Blame the Food Network. The television channel and its many tentacles has transformed the idea of being foodie, once the province of boring recipe shows, into full-on adventure entertainment. If not that, then blame the Whole Foods-fueled movement toward healthy and local eating. Whatever the cause, culinary tourism is on the rise. Ten years ago, it was barely discussed. Today, it's an estimated $150 billion industry, according to the World Food Travel Association.
Not everyone can afford to live like Anthony Bourdain, though. The startup Try the World, Kat Vorotova and David Foult , has emerged to bring exotic foods from far-flung destinations to doorsteps around the U.S. The New York-based company has been shipping $45 boxes of various packaged foods to subscribers since the beginning of this year. (The boxes can be purchased individually or via monthly subscription.) The goal with the company's first box, a Valentine’s Day package from Paris, was to make $1. The boxes sold out within two days, and Try the World has shipped thousands of boxes since.
The company tapped into a trend that grocery stores are only beginning to recognize: Americans are hungry, literally, for variety. “Customers are becoming more sophisticated,” Vorotova says. “If they want coffee, they want it to be from Brazil, or if they want pesto, they want it to be from Italy.”
Thus a box that allows curious eaters to sample snacks and flavors of other cuisines without actually traveling there. Try the World’s boxes are curated by local chefs or people in the food industry looking for exposure in the U.S. The goal is to offer an authentic mix of local favorites, packaged with background information to put the food into context. The Paris box, for example, features a chestnut spread from a region protected by a government standard called appellation d’origine contrôlée, a package of hand-harvested salt from the Camargue region, and teas from Palais des Thés.
“ We really want it to feel like the experience of someone who is traveling and sending you the best goodies,” Vorotova says. The company works with foreign brands to get deep discounts on the items included in the boxes, since many foreign food brands are seeking to grow in the U.S.
Try the World has shipped boxes from France, Japan, Brazil, Italy, Turkey, and India. The next box will be focused on foods from Great Britain. The boxes are marketed as city boxes, focused on one location, but feature items from around the country that would appear in a store in a particular city.
Try the World has raised $700,000 in seed funding from angel investors to expand its offerings and invest in marketing. The investors include Georges-Henri Levy, a French entrepreneur; Brian Kleinberg and Beth Lacey, former American Express executives; Ketty Maisonrouge, a professor at Columbia Business School and luxury strategist; Kevin Quinn, a Partner at Genki Advisory; Dominique Faye, a food industry executive; and The Eugene Lang Entrepreneurship Fund at Columbia Business School.

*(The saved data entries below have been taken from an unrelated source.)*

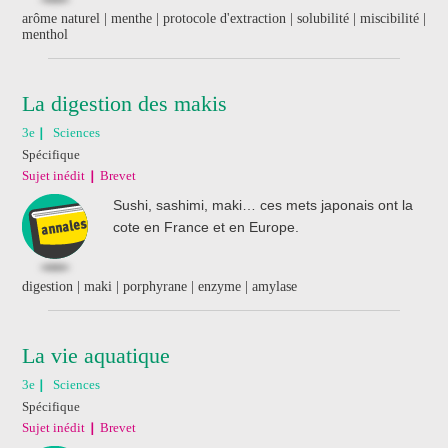
arôme naturel | menthe | protocole d'extraction | solubilité | miscibilité |
menthol
La digestion des makis
3e
Sciences
Spécifique
Sujet inédit
Brevet
Sushi, sashimi, maki… ces mets japonais ont la
cote en France et en Europe.
digestion | maki | porphyrane | enzyme | amylase
La vie aquatique
3e
Sciences
Spécifique
Sujet inédit
Brevet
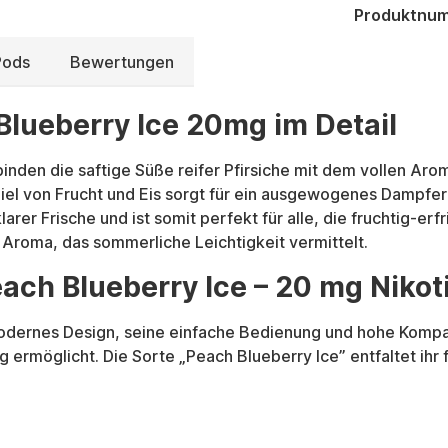
Produktnu
Pods
Bewertungen
Blueberry Ice 20mg im Detail
inden die saftige Süße reifer Pfirsiche mit dem vollen Ar
 von Frucht und Eis sorgt für ein ausgewogenes Dampferle
arer Frische und ist somit perfekt für alle, die fruchtig-e
Aroma, das sommerliche Leichtigkeit vermittelt.
ach Blueberry Ice – 20 mg Nikot
odernes Design, seine einfache Bedienung und hohe Kompati
ermöglicht. Die Sorte „Peach Blueberry Ice” entfaltet ihr 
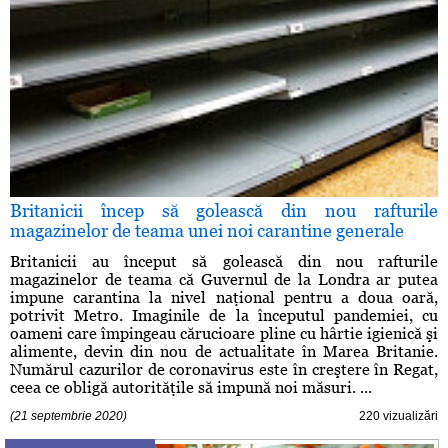
Britanicii încep să golească din nou rafturile
magazinelor de teama unei noi carantine generale
Britanicii au început să golească din nou rafturile
magazinelor de teama că Guvernul de la Londra ar putea
impune carantina la nivel naţional pentru a doua oară,
potrivit Metro. Imaginile de la începutul pandemiei, cu
oameni care împingeau cărucioare pline cu hârtie igienică şi
alimente, devin din nou de actualitate în Marea Britanie.
Numărul cazurilor de coronavirus este în creştere în Regat,
ceea ce obligă autorităţile să impună noi măsuri. ...
(21 septembrie 2020)
220 vizualizări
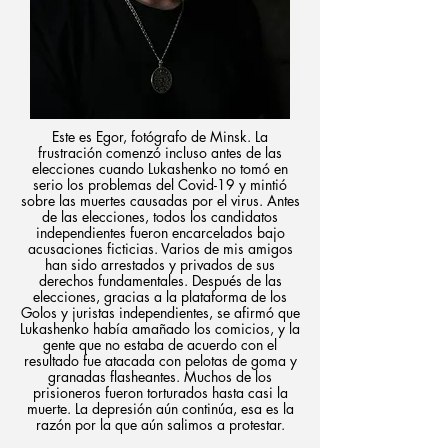
Este es Egor, fotógrafo de Minsk. La
frustración comenzó incluso antes de las
elecciones cuando Lukashenko no tomó en
serio los problemas del Covid-19 y mintió
sobre las muertes causadas por el virus. Antes
de las elecciones, todos los candidatos
independientes fueron encarcelados bajo
acusaciones ficticias. Varios de mis amigos
han sido arrestados y privados de sus
derechos fundamentales. Después de las
elecciones, gracias a la plataforma de los
Golos y juristas independientes, se afirmó que
Lukashenko había amañado los comicios, y la
gente que no estaba de acuerdo con el
resultado fue atacada con pelotas de goma y
granadas flasheantes. Muchos de los
prisioneros fueron torturados hasta casi la
muerte. La depresión aún continúa, esa es la
razón por la que aún salimos a protestar.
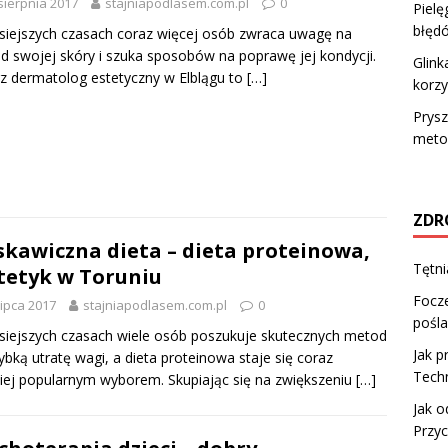
sierpnia 2017
stajniapodlasem.com.pl
0
Pielę
błęd
siejszych czasach coraz więcej osób zwraca uwagę na
d swojej skóry i szuka sposobów na poprawę jej kondycji.
Glink
z dermatolog estetyczny w Elblągu to
[…]
korzy
Prysz
metod
ZDR
skawiczna dieta – dieta proteinowa,
Tętni
tetyk w Toruniu
Focze
lipca 2017
stajniapodlasem.com.pl
0
pośl
siejszych czasach wiele osób poszukuje skutecznych metod
Jak p
ybką utratę wagi, a dieta proteinowa staje się coraz
Techn
iej popularnym wyborem. Skupiając się na zwiększeniu
[…]
Jak o
Przyc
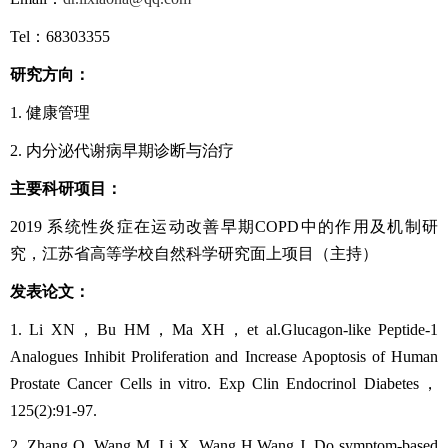
Tel
：
68303355
研究方向：
1.
健康管理
2.
内分泌代谢病早期诊断与治疗
主要科研项目：
2019
系统性炎症在运动改善早期
COPD
中的作用及机制研
究，江苏省高等学校自然科学研究面上项目（主持）
发表论文：
1.
Li XN
，
Bu HM
，
Ma XH
，
et al.Glucagon-like Peptide-1
Analogues Inhibit Proliferation and Increase Apoptosis of Human
Prostate Cancer Cells in vitro. Exp Clin Endocrinol Diabetes
，
125(2):91-97.
2.
Zhang Q, Wang M, Li X, Wang H,Wang J. Do symptom-based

The money will also go toward building an online marketplace, where customers can directly purchase items from the monthly boxes. That move follows the footsteps of one of the most successful subscription commerce startups, Birchbox, which has 800,000 subscribers and was valued at $485 million in its latest round of funding. Birchbox gets around 30% of its revenue from direct purchases and the rest from monthly box subscriptions.
Subscription commerce became a trendy business model among startups several years ago, led by startups like Birchbox (focused on cosmetics) and followed by the apparel companies ShoeDazzle, BeachMint, and JustFab. Subscription companies like Barkbox (for dog supplies), Dollar Shave Club (for razors), and Blue Apron (for meal ingredients) raised large rounds of funding. Others including Lot18 for wine, Caskers for craft spirits, and Craft Coffee for coffee have made their mark introducing foodies to new specialty products. Now there are monthly subscription services for just about anything, from condiments (Ship and Dip) to marijuana accessories (The Happy Crate). There’s even one for lingerie and sex toys called Blush Box.
The category has not been without its failures. ShoeDazzle, BeachMint, and JustFab have struggled and ultimately consolidated. (BeachMint scaled back before merging with Lucky magazine earlier this month; JustFab and ShoeDazzle merged in late 2013.) Others, such as celebrity-infused 12Society, found soft landings. TastingRoom, a subscription wine service, sold to Lot18. Two subscription sex toy services, BoinkBox and SpiceGuides (previously known as Dejamor), have put operations on hold.
Vorotova says she’s observed some of the shortcomings of subscription commerce and learned that subscription commerce needs to over-deliver every month. “You have to create some kind of value for the subscriber, along with excitement and experience that is shareable and essentially becomes viral,” she says. Try the World includes large portions of each product in its boxes, so customers don’t feel they’re not getting enough value.
One drawback? Try the World's boxes only feature packaged foods, since that’s what’s shippable. Further, the boxes can only include FDA-approved items. Which means that holy-grail items of foodie tourism—illegal Spanish ham, say, or unpasteurized French cheese, which is more difficult to purchase in the U.S. than a gun—still requires a trip abroad.
Update: A previous version of this article incorrectly stated that Try the World's co-founders were ex-Google employees. They were participants in an incubator at Google.